▶ [Exercise instructions] Can you change every "surveyor" to "inspector" in the stretch from the line containing "Read the red" through the end of the entries, keeping everything else the same and leaving the pictures out of your answer?

▶ [Records supplied]
* * * * * * * * *
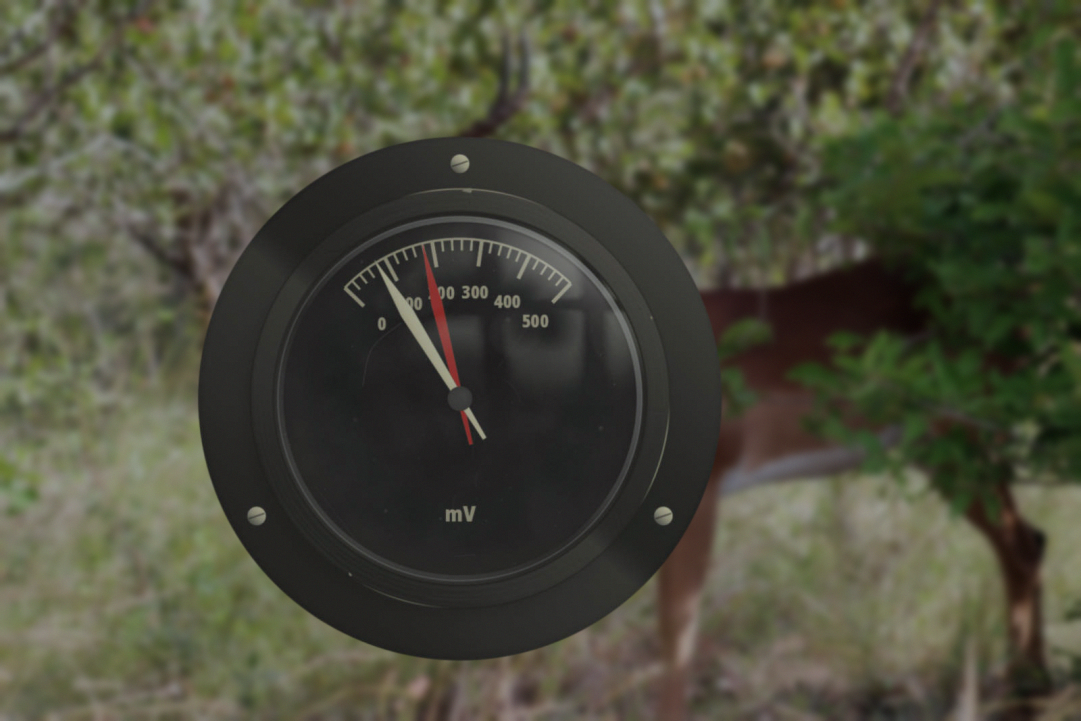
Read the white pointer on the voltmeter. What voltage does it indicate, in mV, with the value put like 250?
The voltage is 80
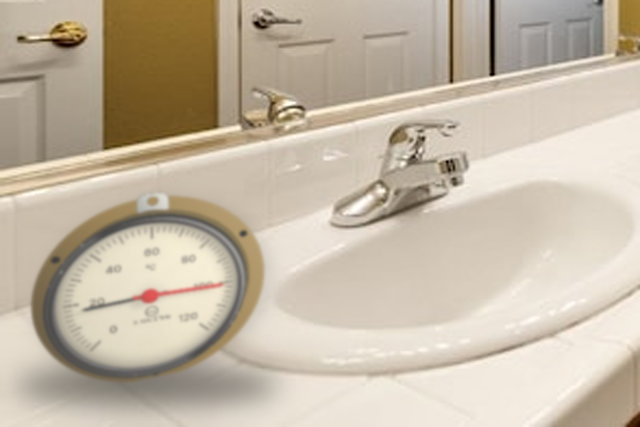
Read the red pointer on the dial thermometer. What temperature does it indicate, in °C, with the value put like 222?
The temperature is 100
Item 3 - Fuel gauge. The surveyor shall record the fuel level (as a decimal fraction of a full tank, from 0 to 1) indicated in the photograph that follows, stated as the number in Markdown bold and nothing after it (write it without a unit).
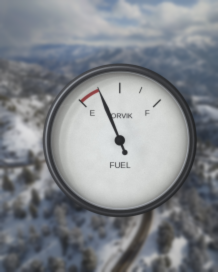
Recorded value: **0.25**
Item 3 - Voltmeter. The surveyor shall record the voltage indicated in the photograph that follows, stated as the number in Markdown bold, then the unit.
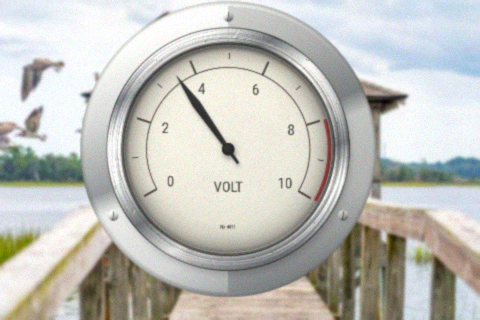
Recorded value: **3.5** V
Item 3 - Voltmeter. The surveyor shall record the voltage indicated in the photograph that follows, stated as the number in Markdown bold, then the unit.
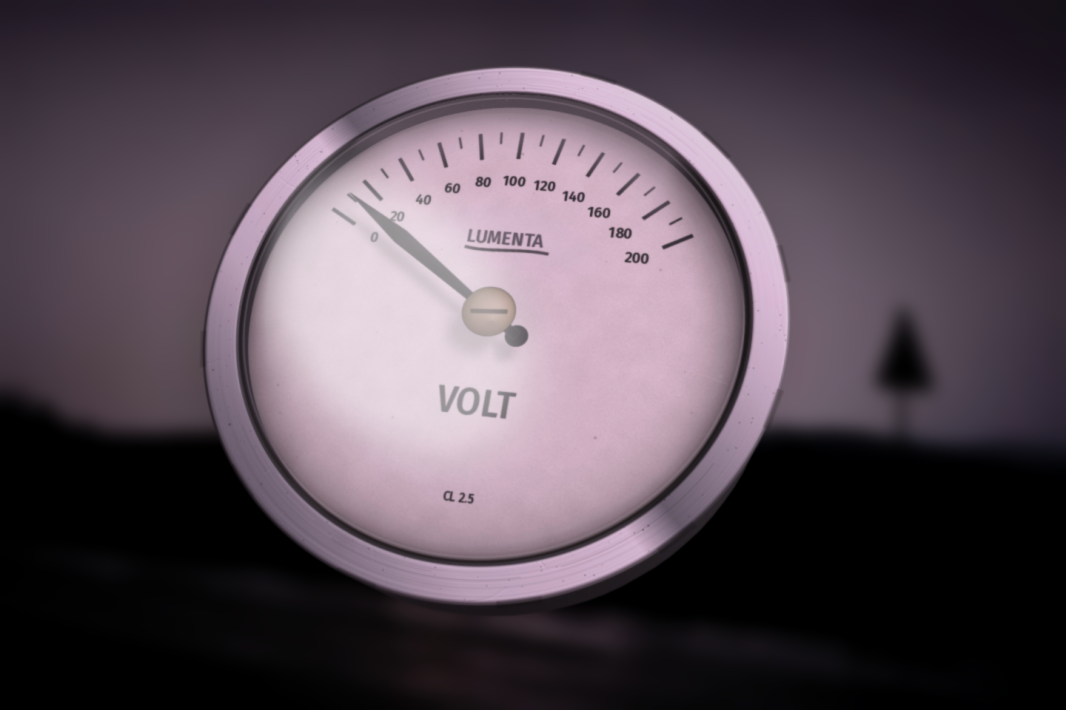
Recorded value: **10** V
* * * * * * * * *
▶ [Response to this task]
Read the red pointer on the dial thermometer. What temperature does it indicate, in °C, with the value put like 222?
The temperature is 100
Item 3 - Fuel gauge. The inspector shall record the fuel level (as a decimal fraction of a full tank, from 0 to 1) indicated in the photograph that follows, stated as the number in Markdown bold and nothing after it (write it without a unit).
Recorded value: **0.25**
Item 3 - Voltmeter. The inspector shall record the voltage indicated in the photograph that follows, stated as the number in Markdown bold, then the unit.
Recorded value: **3.5** V
Item 3 - Voltmeter. The inspector shall record the voltage indicated in the photograph that follows, stated as the number in Markdown bold, then the unit.
Recorded value: **10** V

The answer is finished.